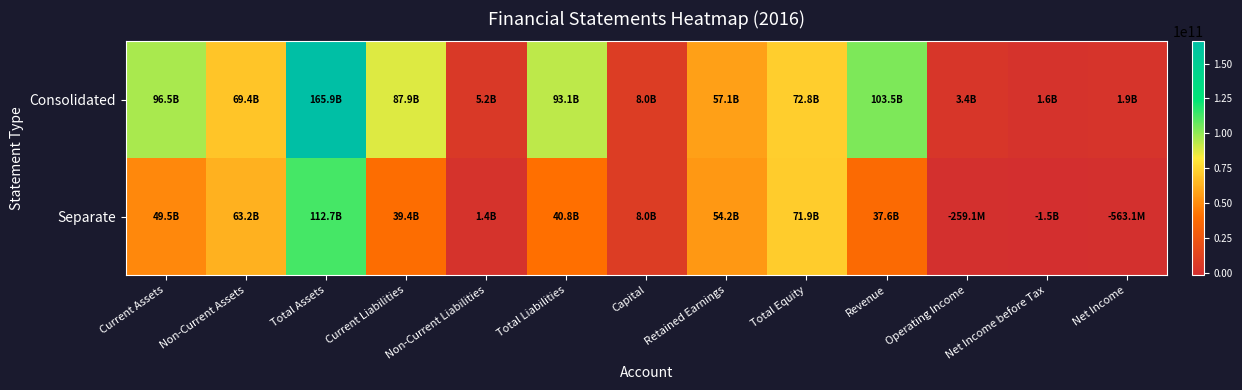

Reading left to right, list all the values displayed in this chart.

Consolidated: Current Assets=96536652358	Non-Current Assets=69392456979	Total Assets=165929109337	Current Liabilities=87926346240	Non-Current Liabilities=5156188849	Total Liabilities=93082535089	Capital=8000000000	Retained Earnings=57074895672	Total Equity=72846574248	Revenue=103532597273	Operating Income=3350423744	Net Income before Tax=1646793501	Net Income=1880288914
Separate: Current Assets=49525992840	Non-Current Assets=63175003973	Total Assets=112700996813	Current Liabilities=39440083917	Non-Current Liabilities=1363242116	Total Liabilities=40803326033	Capital=8000000000	Retained Earnings=54206833298	Total Equity=71897670780	Revenue=37589738206	Operating Income=-259078261	Net Income before Tax=-1460473261	Net Income=-563080589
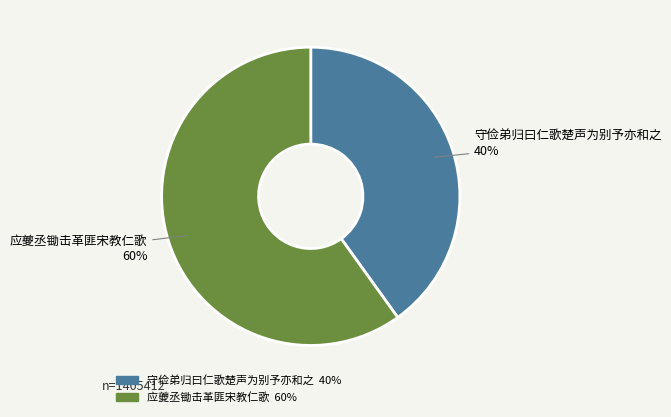

Which has a higher value, 守俭弟归曰仁歌楚声为别予亦和之 or 应夔丞锄击革匪宋教仁歌?

应夔丞锄击革匪宋教仁歌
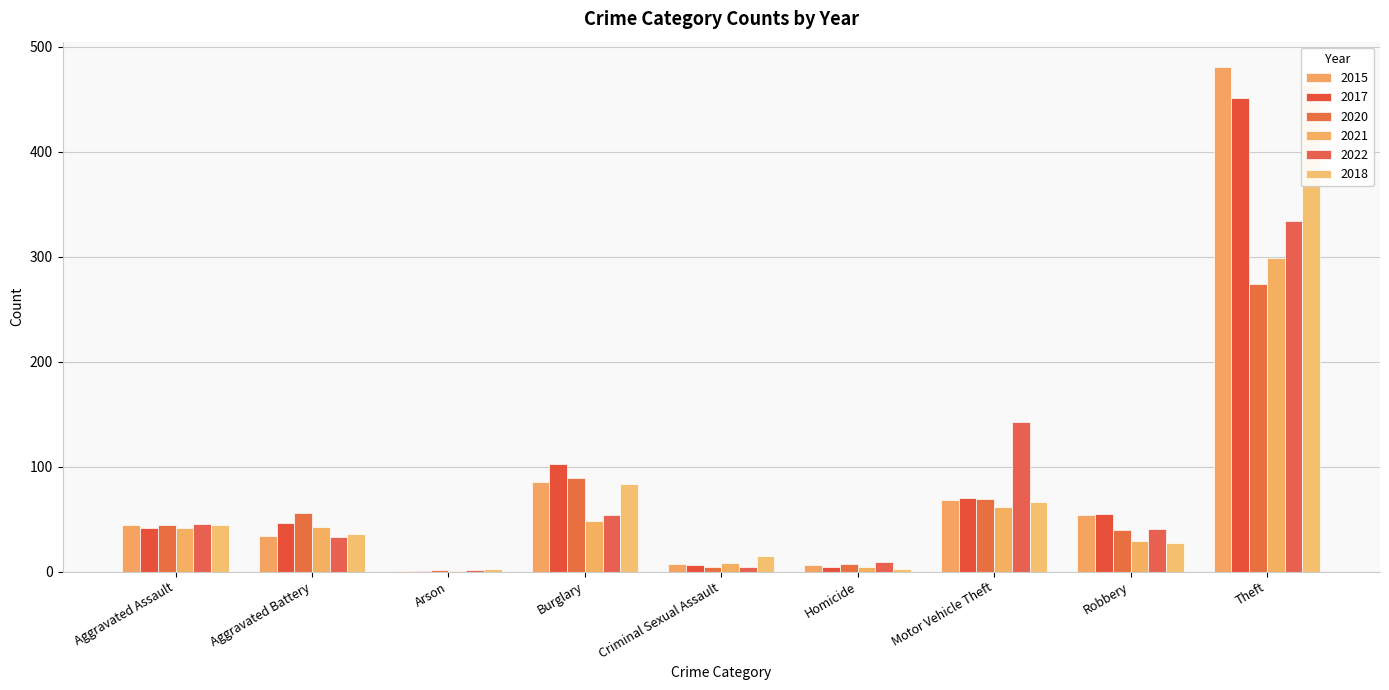

At how many categories does at least one series exceed 130?

2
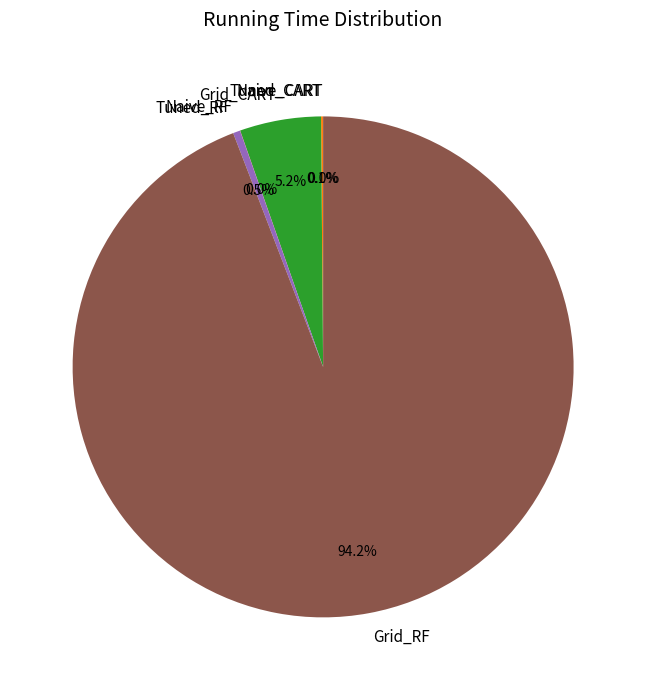

To the nearest percent, what portion does Grid_RF represent?

94%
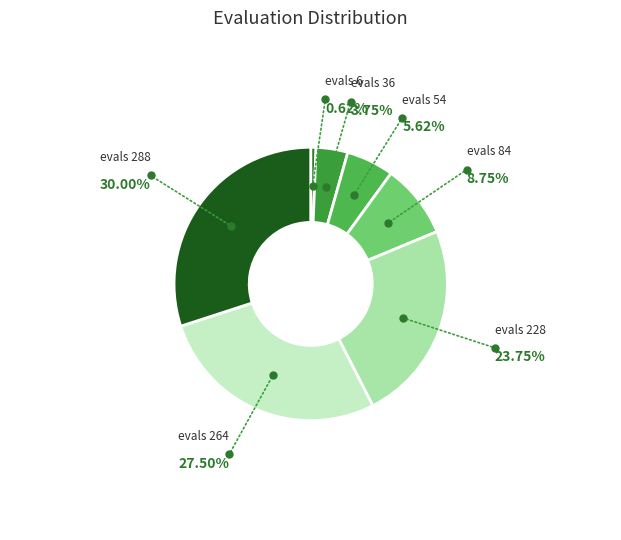

What percentage is the evals 228 slice, to the nearest percent?

24%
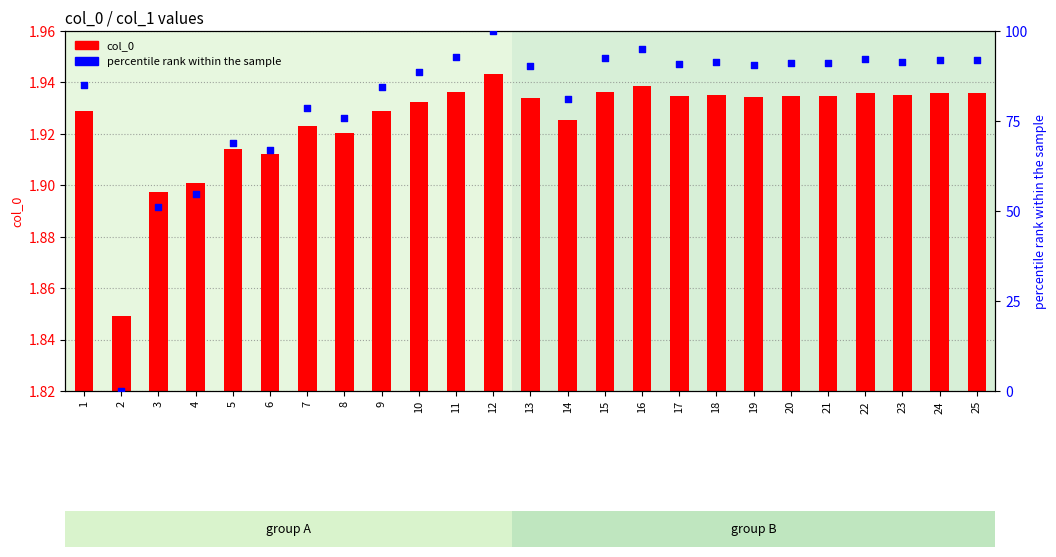

At how many categories does at least one series exceed 42?

24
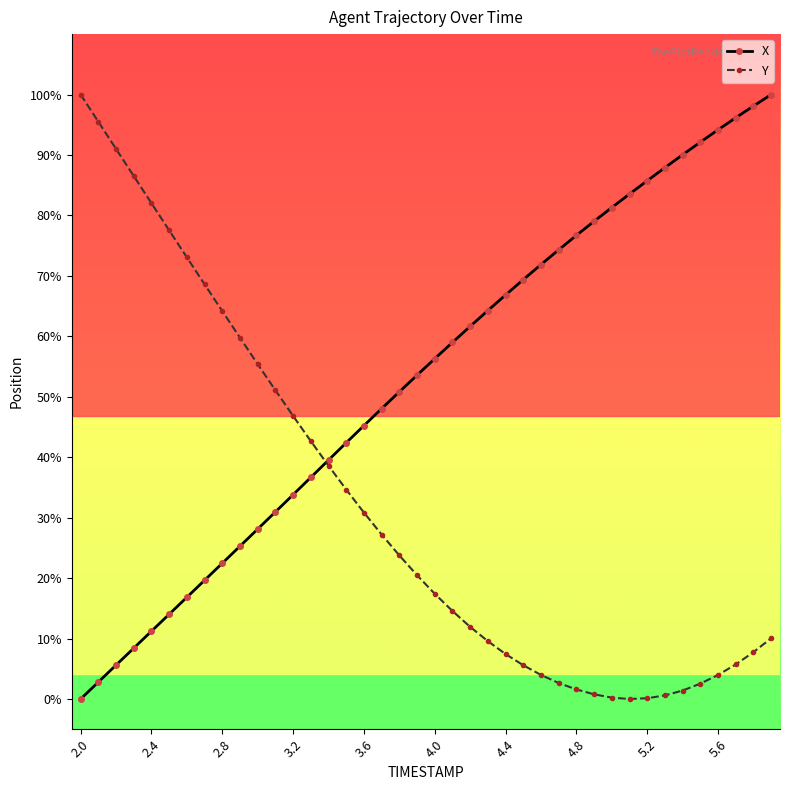

What is the value of the X point at the 33rd from the left?

85.7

● ● ● ● ●

WHAT YOU ARE ASKED TO DO: Copy all of the records above word for word, leaving out the pictures.

OUTPUT FOR THIS EXERCISE:
Reading left to right, list all the values displayed in this chart.

Consolidated: Current Assets=96536652358	Non-Current Assets=69392456979	Total Assets=165929109337	Current Liabilities=87926346240	Non-Current Liabilities=5156188849	Total Liabilities=93082535089	Capital=8000000000	Retained Earnings=57074895672	Total Equity=72846574248	Revenue=103532597273	Operating Income=3350423744	Net Income before Tax=1646793501	Net Income=1880288914
Separate: Current Assets=49525992840	Non-Current Assets=63175003973	Total Assets=112700996813	Current Liabilities=39440083917	Non-Current Liabilities=1363242116	Total Liabilities=40803326033	Capital=8000000000	Retained Earnings=54206833298	Total Equity=71897670780	Revenue=37589738206	Operating Income=-259078261	Net Income before Tax=-1460473261	Net Income=-563080589

Which has a higher value, 守俭弟归曰仁歌楚声为别予亦和之 or 应夔丞锄击革匪宋教仁歌?

应夔丞锄击革匪宋教仁歌

At how many categories does at least one series exceed 130?

2

To the nearest percent, what portion does Grid_RF represent?

94%

What percentage is the evals 228 slice, to the nearest percent?

24%

At how many categories does at least one series exceed 42?

24

What is the value of the X point at the 33rd from the left?

85.7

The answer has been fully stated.